Grandes historiadores profesionales lo han advertido desde finales de la década de los noventas en México. La historia académica tendría que abrirse, oxigenarse, reinventarse, para sobrevivir en el siglo XXI y brindar una oferta intelectual que permita el conocimiento de la historia a los estudiantes en formación primaria, secundaria y preparatoria, lo que estimularía la rama de la enseñanza de la historia inclusiva para los maestros, pero también a ese gran público interesado en el pasado nacional, sus acontecimientos, sus personajes, sus hechos.
Los historiadores académicos acusan a los divulgadores históricos de no utilizar las fuentes y los métodos de la historiografía, sin ofrecer el punto medio en torno a la narrativa y las maneras de difundir y enseñar el conocimiento histórico. En contra posición, los divulgadores históricos acusan a los académicos de ser aburridos y concentrados en el dato o la fuente, los acusan prácticamente de positivistas antiguos, cuyas producciones no son del interés de las personas adictas a la historia o de los estudiantes de todos los niveles. Aquellos dicen que estos son unos falsificadores y que utilizan a la historia a su modo, pero sin proponer el sendero adecuado que favorezca que la gente se interese por las producciones académicas.

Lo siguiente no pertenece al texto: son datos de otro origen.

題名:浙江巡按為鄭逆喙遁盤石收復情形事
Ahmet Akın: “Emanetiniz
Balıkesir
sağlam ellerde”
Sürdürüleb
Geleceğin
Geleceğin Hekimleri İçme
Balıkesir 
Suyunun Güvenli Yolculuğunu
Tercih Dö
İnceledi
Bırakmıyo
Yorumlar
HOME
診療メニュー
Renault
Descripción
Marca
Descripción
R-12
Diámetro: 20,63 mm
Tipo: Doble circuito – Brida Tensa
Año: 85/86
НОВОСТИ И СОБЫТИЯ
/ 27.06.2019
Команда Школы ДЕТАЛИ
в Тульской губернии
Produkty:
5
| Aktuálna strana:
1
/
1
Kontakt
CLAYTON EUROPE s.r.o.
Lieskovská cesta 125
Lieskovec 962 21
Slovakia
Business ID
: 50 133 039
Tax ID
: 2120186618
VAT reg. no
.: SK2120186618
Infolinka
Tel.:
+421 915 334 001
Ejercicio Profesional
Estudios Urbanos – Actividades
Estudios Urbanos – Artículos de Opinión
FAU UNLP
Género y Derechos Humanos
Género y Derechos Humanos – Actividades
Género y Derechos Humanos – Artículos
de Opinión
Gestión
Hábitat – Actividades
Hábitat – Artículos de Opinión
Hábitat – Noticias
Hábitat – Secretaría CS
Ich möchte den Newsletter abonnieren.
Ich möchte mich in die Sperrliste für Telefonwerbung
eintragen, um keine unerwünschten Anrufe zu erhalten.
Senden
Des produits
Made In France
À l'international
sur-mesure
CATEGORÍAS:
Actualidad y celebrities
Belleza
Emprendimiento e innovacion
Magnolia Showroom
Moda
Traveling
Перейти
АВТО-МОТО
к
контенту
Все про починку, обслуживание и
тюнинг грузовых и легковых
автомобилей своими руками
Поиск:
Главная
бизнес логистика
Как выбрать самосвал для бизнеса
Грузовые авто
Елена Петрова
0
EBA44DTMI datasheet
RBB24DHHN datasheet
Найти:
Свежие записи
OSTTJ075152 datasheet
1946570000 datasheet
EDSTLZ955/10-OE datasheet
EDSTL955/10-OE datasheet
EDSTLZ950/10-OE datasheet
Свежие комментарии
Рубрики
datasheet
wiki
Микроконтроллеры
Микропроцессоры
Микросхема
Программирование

El debate y la polémica entre historiadores profesionales académicos y divulgadores históricos no ha llegado a ninguna meta concreta. Lo que sí puedo decir como historiador profesional es que debemos llegar a un punto medio. Los historiadores debemos formarnos en la divulgación, cómo hacerla, cómo producirla, cómo estimularla. Es la única manera en que la historiografía mexicana pudiera verse beneficiada en estos tiempos. Las producciones deben estimular la enseñanza de la historia e interesar a los consumidores.